Oral laquinimod treatment (1) reduced CD11cCD4 dendritic cells, (2) inhibited expansion of PD-1CXCR5BCL6 T follicular helper and interleukin (IL)-21-producing activated CD4CD44 T cells, (3) suppressed B cell CD40 expression, (4) diminished formation of FasGL7 germinal center B cells, and (5) inhibited development of MOG-specific IgG. Laquinimod treatment not only prevented rMOG-induced EAE, but also inhibited development of spontaneous EAE and the formation of meningeal B cell aggregates. Disability progression was prevented when laquinimod treatment was initiated after mice developed paralysis. Treatment of spontaneous EAE with laquinimod was also associated with increases in CD4CD25Foxp3 and CD4CD25IL-10 regulatory T cells.
Our observations that laquinimod modulates myelin antigen-specific B cell immune responses and suppresses both development of meningeal B cell aggregates and disability progression in spontaneous EAE should provide insight regarding the potential application of laquinimod to MS treatment. Results of this investigation demonstrate how the 2D2 × Th spontaneous EAE model can be used successfully for preclinical evaluation of a candidate MS treatment.
在一种自发的B细胞依赖性多发性硬化症(MS)模型中,评估口服拉喹莫德(一种潜在的MS治疗药物)对诱导滤泡辅助性T细胞、脑膜B细胞聚集物形成以及临床疾病的影响。
用重组髓鞘少突胶质细胞糖蛋白(rMOG)蛋白免疫C57BL/6小鼠,诱导实验性自身免疫性脑脊髓炎(EAE)。在C57BL/6 MOG p35 - 55特异性T细胞受体转基因(2D2)×MOG特异性免疫球蛋白(Ig)H链敲入(IgH [Th])小鼠中评估自发性EAE。口服给予拉喹莫德。通过流式细胞术和免疫组织化学检查T细胞和B细胞群体。

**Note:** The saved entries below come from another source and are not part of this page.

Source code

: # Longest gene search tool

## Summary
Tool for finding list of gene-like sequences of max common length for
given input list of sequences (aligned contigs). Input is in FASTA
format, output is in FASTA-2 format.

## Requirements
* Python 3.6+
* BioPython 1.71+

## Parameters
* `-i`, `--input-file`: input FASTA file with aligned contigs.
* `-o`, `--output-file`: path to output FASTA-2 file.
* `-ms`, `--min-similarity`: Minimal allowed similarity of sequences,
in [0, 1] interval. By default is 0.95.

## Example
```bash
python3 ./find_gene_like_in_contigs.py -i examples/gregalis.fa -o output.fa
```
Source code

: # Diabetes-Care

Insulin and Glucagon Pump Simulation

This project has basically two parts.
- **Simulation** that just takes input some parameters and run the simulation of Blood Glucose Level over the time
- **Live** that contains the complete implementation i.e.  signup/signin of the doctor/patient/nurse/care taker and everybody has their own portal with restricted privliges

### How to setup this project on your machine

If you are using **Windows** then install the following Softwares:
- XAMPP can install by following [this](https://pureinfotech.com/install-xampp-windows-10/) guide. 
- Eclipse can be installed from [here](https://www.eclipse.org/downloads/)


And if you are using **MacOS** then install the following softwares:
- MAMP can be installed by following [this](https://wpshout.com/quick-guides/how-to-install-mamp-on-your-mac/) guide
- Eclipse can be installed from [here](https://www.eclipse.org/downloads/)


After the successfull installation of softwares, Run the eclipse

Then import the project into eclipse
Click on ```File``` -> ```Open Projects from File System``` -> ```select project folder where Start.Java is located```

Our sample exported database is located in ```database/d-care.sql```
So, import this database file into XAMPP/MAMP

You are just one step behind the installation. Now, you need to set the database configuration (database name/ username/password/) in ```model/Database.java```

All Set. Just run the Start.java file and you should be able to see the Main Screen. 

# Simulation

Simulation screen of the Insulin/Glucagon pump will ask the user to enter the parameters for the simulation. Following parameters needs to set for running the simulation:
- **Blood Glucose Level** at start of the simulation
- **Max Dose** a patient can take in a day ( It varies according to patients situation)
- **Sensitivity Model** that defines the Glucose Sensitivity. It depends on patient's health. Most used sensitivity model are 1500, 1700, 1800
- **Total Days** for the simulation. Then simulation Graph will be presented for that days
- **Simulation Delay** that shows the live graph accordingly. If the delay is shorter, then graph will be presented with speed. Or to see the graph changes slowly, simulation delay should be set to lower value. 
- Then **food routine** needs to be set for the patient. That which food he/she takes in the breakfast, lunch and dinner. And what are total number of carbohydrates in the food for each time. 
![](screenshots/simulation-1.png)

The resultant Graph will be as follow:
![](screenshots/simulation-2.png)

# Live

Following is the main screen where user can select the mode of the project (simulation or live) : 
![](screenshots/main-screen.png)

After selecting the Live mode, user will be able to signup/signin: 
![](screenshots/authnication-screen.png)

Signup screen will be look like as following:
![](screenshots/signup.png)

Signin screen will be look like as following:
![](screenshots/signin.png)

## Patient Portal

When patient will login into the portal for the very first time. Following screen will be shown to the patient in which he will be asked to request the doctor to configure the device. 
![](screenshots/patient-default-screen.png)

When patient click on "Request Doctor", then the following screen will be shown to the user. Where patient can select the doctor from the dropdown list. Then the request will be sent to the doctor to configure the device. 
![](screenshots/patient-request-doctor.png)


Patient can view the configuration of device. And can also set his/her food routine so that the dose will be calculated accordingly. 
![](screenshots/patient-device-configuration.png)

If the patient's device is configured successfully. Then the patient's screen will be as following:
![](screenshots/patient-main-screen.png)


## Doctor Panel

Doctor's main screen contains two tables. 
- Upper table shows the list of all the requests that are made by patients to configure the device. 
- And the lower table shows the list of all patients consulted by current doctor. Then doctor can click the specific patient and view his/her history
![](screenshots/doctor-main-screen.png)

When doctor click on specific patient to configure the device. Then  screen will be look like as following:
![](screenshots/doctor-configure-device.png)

口服拉喹莫德治疗(1)减少了CD11cCD4树突状细胞,(2)抑制了PD - 1CXCR5BCL6滤泡辅助性T细胞和产生白细胞介素(IL)-21的活化CD4CD44 T细胞的扩增,(3)抑制了B细胞CD40表达,(4)减少了FasGL7生发中心B细胞的形成,以及(5)抑制了MOG特异性IgG的产生。拉喹莫德治疗不仅预防了rMOG诱导的EAE,还抑制了自发性EAE的发展和脑膜B细胞聚集物的形成。当小鼠出现瘫痪后开始拉喹莫德治疗时,可预防残疾进展。用拉喹莫德治疗自发性EAE还与CD4CD25Foxp3和CD4CD25IL - 10调节性T细胞增加有关。
我们观察到拉喹莫德可调节髓鞘抗原特异性B细胞免疫反应,并抑制自发性EAE中脑膜B细胞聚集物的形成和残疾进展,这应为拉喹莫德在MS治疗中的潜在应用提供见解。本研究结果证明了2D2×Th自发性EAE模型如何成功用于候选MS治疗药物的临床前评估。